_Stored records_
-=-=-
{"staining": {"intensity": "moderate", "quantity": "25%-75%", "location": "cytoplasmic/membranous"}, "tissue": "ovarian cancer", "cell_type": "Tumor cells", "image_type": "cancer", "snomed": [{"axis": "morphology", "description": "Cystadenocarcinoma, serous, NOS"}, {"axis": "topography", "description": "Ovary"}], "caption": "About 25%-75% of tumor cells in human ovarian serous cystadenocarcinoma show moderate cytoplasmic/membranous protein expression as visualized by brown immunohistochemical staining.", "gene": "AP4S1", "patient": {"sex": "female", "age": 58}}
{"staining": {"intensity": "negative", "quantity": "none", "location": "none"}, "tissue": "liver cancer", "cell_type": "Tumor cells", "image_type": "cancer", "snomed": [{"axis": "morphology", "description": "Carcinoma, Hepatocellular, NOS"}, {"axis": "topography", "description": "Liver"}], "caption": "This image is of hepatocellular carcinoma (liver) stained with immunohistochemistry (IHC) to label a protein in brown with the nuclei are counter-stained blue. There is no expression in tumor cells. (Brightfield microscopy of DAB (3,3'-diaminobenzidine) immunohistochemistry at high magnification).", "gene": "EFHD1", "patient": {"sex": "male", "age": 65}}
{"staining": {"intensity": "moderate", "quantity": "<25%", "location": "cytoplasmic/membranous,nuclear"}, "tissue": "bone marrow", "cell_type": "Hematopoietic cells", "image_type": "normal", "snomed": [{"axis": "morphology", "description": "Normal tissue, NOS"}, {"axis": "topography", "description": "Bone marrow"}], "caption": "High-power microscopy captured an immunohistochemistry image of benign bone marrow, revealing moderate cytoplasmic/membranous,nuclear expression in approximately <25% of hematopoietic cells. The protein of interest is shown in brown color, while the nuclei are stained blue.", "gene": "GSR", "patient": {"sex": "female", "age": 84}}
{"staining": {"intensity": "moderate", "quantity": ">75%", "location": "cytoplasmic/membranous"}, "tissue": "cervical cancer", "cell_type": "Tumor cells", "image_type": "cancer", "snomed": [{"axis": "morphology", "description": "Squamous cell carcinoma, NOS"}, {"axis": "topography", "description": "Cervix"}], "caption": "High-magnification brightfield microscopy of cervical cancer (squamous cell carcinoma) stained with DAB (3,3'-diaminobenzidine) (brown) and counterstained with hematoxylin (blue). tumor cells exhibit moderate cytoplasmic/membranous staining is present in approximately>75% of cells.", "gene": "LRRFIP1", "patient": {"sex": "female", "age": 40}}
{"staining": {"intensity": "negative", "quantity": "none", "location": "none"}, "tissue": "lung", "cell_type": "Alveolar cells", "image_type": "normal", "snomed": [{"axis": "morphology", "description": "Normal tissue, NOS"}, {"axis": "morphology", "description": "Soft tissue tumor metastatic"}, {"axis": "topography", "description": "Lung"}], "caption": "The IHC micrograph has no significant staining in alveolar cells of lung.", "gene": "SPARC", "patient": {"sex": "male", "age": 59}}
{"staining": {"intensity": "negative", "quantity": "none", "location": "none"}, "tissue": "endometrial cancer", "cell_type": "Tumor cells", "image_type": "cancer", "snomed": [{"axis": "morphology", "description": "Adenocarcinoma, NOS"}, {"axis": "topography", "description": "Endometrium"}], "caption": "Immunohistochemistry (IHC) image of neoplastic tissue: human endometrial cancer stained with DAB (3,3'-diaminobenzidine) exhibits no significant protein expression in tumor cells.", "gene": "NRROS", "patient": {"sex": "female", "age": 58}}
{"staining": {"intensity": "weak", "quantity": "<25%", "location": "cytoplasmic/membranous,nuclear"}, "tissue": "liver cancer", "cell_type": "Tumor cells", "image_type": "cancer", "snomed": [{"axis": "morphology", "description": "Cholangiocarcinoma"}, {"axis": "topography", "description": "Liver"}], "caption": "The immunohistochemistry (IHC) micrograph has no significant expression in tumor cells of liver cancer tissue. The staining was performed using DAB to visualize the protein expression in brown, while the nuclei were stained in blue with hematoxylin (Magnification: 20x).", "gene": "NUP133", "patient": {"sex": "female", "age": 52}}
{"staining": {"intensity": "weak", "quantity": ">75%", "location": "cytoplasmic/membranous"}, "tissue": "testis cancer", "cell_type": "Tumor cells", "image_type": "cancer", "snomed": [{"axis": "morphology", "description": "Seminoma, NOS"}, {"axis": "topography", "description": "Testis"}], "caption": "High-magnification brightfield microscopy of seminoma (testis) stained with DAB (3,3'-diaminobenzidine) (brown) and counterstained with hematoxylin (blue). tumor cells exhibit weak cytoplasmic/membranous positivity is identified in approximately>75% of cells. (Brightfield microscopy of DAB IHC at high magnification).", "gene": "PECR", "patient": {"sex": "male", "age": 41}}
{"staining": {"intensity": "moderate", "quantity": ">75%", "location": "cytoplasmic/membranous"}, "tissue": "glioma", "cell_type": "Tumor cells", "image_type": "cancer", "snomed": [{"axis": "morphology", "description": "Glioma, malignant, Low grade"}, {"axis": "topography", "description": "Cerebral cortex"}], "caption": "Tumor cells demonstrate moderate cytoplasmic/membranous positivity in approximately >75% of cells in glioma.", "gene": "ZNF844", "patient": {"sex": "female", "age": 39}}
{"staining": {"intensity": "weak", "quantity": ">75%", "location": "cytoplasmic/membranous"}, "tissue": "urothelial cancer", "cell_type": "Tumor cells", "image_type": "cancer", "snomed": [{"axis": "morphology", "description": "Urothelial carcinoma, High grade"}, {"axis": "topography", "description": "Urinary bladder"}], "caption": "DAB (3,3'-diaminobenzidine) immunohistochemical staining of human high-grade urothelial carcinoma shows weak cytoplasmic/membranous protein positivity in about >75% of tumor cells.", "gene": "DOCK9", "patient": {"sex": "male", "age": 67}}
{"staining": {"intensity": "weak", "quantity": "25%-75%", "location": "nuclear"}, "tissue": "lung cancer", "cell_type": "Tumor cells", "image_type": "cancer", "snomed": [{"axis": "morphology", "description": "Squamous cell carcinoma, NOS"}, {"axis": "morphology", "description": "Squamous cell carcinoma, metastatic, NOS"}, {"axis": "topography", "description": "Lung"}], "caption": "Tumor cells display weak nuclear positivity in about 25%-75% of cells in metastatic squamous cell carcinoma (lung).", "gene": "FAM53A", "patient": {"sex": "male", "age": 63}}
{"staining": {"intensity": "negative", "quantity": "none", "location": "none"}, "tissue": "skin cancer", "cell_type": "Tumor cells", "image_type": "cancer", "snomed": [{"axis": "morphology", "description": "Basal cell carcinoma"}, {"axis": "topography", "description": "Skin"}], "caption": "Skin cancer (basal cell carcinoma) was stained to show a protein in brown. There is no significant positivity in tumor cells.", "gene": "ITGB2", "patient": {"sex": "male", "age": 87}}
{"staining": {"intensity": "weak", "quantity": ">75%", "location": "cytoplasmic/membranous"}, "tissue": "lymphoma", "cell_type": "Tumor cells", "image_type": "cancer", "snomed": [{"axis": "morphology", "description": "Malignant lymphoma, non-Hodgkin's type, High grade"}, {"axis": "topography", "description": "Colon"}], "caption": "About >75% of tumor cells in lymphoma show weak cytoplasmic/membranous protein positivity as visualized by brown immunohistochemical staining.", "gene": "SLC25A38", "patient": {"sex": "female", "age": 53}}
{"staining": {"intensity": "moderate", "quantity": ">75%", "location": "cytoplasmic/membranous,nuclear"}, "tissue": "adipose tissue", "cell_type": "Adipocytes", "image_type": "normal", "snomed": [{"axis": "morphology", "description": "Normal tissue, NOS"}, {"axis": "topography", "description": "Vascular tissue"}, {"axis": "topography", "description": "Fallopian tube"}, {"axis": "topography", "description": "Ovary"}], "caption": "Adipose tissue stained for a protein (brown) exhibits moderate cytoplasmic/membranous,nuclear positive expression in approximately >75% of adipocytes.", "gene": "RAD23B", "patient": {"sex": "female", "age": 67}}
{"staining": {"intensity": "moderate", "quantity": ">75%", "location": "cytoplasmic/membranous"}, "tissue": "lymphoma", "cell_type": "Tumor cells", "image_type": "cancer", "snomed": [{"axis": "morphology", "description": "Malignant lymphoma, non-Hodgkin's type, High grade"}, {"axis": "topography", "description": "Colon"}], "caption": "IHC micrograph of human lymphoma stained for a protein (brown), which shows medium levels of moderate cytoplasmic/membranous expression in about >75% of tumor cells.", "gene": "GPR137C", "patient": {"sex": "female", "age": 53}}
-=-=-
_Exercise requirements_
If the string "lung" appears in a line of the entries, report the line.

_Output for this task_
{"staining": {"intensity": "negative", "quantity": "none", "location": "none"}, "tissue": "lung", "cell_type": "Alveolar cells", "image_type": "normal", "snomed": [{"axis": "morphology", "description": "Normal tissue, NOS"}, {"axis": "morphology", "description": "Soft tissue tumor metastatic"}, {"axis": "topography", "description": "Lung"}], "caption": "The IHC micrograph has no significant staining in alveolar cells of lung.", "gene": "SPARC", "patient": {"sex": "male", "age": 59}}
{"staining": {"intensity": "weak", "quantity": "25%-75%", "location": "nuclear"}, "tissue": "lung cancer", "cell_type": "Tumor cells", "image_type": "cancer", "snomed": [{"axis": "morphology", "description": "Squamous cell carcinoma, NOS"}, {"axis": "morphology", "description": "Squamous cell carcinoma, metastatic, NOS"}, {"axis": "topography", "description": "Lung"}], "caption": "Tumor cells display weak nuclear positivity in about 25%-75% of cells in metastatic squamous cell carcinoma (lung).", "gene": "FAM53A", "patient": {"sex": "male", "age": 63}}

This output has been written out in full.